DOCUMENT PASSAGE:
'''
Multiple if conditions, without nesting

Question

I have a sample piece of code below that I need some help on. The code sets the 'outcome' variable to False in the beginning and only should become True if all the 'if' conditions are met. Is there a more efficient way of doing this? I am trying to avoid nested 'if' statements.

Thanks!

    outcome = False

    while True:
        if a != b:
            print("Error - 01")
            break

        if a["test_1"] != "test_value":
            print("Error - 02")
            break

        if "test_2" not in a:
            print("Error - 03")
            break

        if a["test_3"] == "is long data string":
            print("Error - 04")
            break

        outcome = True
        break

Answer 1

I would write it like this, so the function ends once it encounters an error, and the most likely error should be on top, and if it encounters that error, it will return False and end the function. Else, it will check for all the other errors and then eventually conclude that the outcome is indeed True.
'''
DATASET:
'''
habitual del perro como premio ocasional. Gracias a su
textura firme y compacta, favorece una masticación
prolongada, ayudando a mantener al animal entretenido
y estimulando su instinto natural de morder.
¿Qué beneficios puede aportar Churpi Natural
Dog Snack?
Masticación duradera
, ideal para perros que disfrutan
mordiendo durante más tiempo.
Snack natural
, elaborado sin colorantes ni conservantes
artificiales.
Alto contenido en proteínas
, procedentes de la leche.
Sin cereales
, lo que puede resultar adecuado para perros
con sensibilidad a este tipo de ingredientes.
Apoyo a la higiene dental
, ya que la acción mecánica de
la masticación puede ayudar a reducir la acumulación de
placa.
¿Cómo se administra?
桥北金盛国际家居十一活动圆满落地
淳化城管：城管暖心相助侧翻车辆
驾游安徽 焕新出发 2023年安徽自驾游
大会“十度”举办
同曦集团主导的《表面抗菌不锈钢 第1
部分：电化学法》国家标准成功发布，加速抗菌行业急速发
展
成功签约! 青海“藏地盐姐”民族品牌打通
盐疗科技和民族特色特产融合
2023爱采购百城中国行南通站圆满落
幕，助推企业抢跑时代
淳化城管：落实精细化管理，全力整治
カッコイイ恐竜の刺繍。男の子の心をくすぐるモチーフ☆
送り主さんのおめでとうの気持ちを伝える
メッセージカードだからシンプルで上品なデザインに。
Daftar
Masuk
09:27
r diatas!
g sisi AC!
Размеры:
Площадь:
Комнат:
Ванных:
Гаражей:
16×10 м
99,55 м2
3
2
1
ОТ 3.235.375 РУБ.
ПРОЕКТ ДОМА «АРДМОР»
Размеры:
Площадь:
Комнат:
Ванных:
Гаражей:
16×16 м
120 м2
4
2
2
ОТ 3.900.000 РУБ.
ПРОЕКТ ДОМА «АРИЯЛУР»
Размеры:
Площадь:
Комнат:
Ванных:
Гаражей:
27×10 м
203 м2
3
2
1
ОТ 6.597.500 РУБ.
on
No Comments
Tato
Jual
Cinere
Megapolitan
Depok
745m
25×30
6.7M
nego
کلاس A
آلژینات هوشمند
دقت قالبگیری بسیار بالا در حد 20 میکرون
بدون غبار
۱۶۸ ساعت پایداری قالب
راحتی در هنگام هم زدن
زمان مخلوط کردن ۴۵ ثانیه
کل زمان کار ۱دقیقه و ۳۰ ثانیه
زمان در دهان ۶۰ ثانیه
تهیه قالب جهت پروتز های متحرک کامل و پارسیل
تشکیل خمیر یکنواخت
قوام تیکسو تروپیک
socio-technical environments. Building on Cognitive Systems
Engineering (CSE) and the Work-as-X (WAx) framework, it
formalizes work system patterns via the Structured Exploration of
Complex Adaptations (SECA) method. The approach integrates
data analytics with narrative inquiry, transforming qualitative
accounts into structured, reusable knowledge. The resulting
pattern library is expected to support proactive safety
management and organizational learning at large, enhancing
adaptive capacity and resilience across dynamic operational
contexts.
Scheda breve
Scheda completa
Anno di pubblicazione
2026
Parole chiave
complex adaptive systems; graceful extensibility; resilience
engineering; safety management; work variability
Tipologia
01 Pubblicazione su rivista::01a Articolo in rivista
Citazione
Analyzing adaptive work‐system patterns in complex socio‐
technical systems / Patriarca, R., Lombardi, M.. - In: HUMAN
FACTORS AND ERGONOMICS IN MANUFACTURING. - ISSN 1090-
'''
WHAT YOU HAVE TO DO: Carry on the forum thread about checking several if conditions without nesting, starting where it stops. The rows aren't needed for this.

ANSWER BOX:
# testOutcome returns a boolean
outcome = testOutcome(a,b)

# Expects a and b
# Breaks out of the function call once error happens
def testOutcome(a,b):
    # Most likely error goes here
    if a != b:
        print("Error - 01")
        return False

    # Followed by second most likely error
    elif a["test_1"] != "test_value":
         print("Error - 02")
         return False

    # Followed by third most likely error
    elif "test_2" not in a:
         print("Error - 03")
         return False

    # Least likely Error
    elif a["test_3"] == "is long data string":
         print("Error - 04")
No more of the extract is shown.